We are excited. After a long period of time we are about to release an update to our access control system. With grant raised from Tubitak we have integrated a plan recognition algorithm to our access control system which helps us to infer users intentions and alert operators in suspicious cases.
When we have started thinking about this project we were just thinking, our access control systems collect tones of information from the field, we know how users behave which should allow us to perceive their usage patterns. We also assumed any covered threat from inside would use the access control but would leave traces behind that should not match with the daily usage. May it be a stolen card or a malicious user they would have been doing stuff which may be different then their regular behavior. This assumption made us think that in case we know users’ very own patterns we may notice action that won’t fit into these patterns.
Recognition of behavior that won’t fit to usage patterns, or so called out-of-pattern behavior is used in numerous cases like credit card fraud. Your bank get suspicious if you start using your card in a city you don’t live and usually visit, shop in store you normally don’t, or may just more often then you normally won’t. Any action that won’t fit to your pattern may hint to your bank that there may be something suspicious. In that case they mostly send you a short message asking if it’s you – if it’s not you that’s bad.
Unfortunately this won’t work for access control scenarios. First, any action that may normally be expected and even part of your daily habits may be out of pattern because it’s not just the action itself that matters but also it’s order. So relationship between actions which does not matter for credit card fraud detection matters for access control.
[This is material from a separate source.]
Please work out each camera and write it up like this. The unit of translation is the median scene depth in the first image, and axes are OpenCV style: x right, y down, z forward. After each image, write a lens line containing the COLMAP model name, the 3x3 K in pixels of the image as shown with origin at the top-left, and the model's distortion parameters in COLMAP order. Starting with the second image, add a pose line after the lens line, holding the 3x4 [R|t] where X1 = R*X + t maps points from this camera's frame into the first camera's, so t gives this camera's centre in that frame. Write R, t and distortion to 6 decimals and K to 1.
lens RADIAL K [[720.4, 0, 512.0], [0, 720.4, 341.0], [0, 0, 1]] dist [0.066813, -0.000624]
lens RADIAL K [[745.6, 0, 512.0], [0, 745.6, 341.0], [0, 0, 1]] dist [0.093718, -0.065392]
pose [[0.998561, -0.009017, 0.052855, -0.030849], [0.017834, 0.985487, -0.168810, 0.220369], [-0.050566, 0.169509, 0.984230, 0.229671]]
Furthermore it doesn’t make sense to alert the user themselves for these suspicious events we must alert the operators. But image how many times daily you go out of your path for a short visit somewhere else then your original target, or you just break your daily routine to stop by a friend’s office to say hi. Now we think everything that doesn’t fit to your pattern is suspicious just like your bank who sends a short message every time an unusual charge has been made to your credit card. I recently received a message for zero Euros charged (booking site checking credit card for online reservation). Now imagine that’s not the credit card holder but an operator who’s in charge of all credit card holders – ok, we would need a lot of operators. So this system needs to separate serious doubt from minor anomalies before raising the flag.
Eventually, detecting suspicious behavior in access control is more then anomali detection. We need to know every users’ own patterns, observe their current actions, evaluate these action in relation to one previous action to infer their plans, then decide if these actions are in or out of patterns. Then we need to put these suspicious actions in an order by threat level so we can alert operators.
In fact, this is what our new smart access control system does. Small hint; we did it using plan recognition, with a probabilistic algorithm that employs a utility function and a Markov Model for library generation. Details to come.